REQUIREMENT:
Copying exactly, give the lines in the material below from the one with "orrecting any misalignments that may be" to the one with "t can also reduce the risk of further", ends included, and nothing besides.

=== GIVEN DATA ===

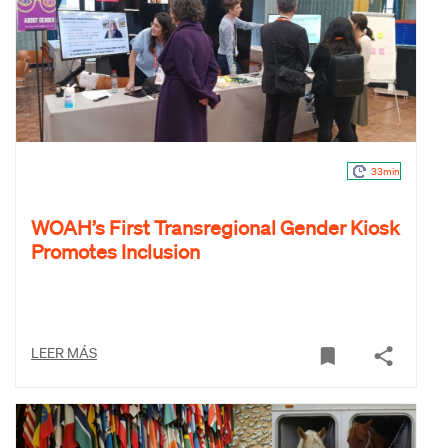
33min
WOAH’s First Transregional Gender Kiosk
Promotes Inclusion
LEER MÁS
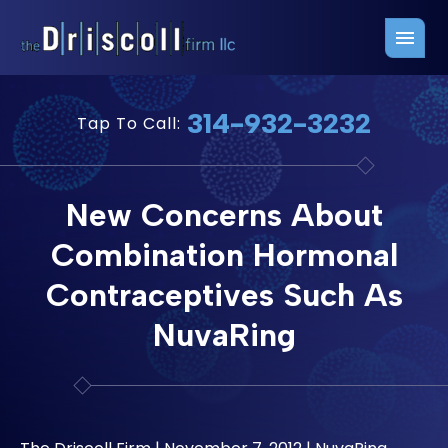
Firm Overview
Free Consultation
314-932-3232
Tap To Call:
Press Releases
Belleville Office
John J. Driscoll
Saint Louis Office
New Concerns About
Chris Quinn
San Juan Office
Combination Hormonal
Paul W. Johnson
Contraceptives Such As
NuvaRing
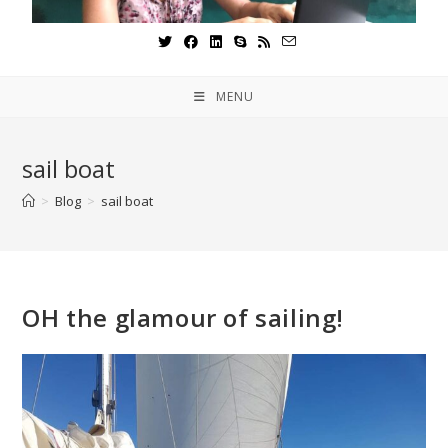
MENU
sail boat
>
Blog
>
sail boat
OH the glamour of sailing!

===
=== GIVEN DATA ===

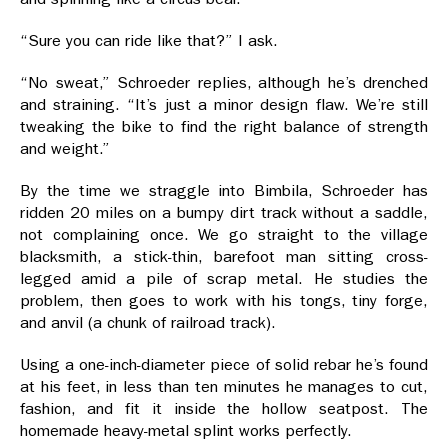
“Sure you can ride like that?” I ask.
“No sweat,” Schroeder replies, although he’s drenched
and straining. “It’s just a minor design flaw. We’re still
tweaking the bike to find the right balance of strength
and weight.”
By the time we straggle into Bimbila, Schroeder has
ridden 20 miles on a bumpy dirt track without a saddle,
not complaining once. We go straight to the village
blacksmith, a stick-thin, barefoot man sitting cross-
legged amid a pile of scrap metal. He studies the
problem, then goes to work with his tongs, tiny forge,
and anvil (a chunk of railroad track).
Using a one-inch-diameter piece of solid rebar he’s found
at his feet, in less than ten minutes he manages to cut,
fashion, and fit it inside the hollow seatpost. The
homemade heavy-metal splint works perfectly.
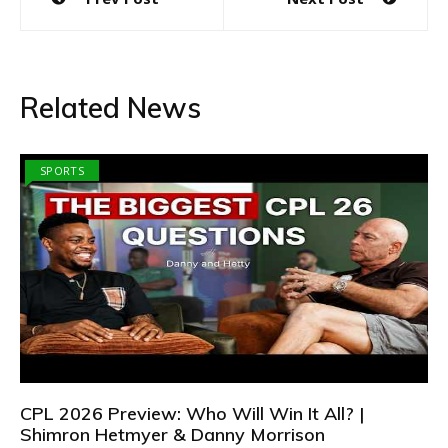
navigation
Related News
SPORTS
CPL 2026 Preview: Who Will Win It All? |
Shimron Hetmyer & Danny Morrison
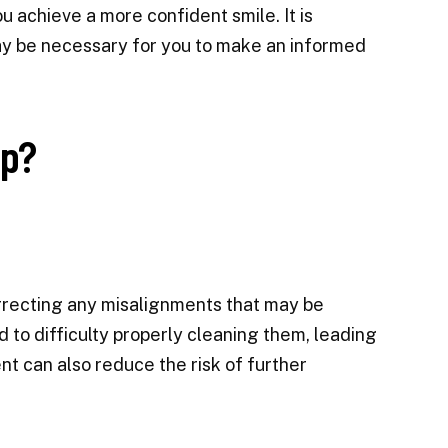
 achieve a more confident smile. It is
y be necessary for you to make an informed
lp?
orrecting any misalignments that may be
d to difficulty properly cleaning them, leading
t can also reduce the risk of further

===

ANSWER TO THIS EXERCISE:
orrecting any misalignments that may be
d to difficulty properly cleaning them, leading
t can also reduce the risk of further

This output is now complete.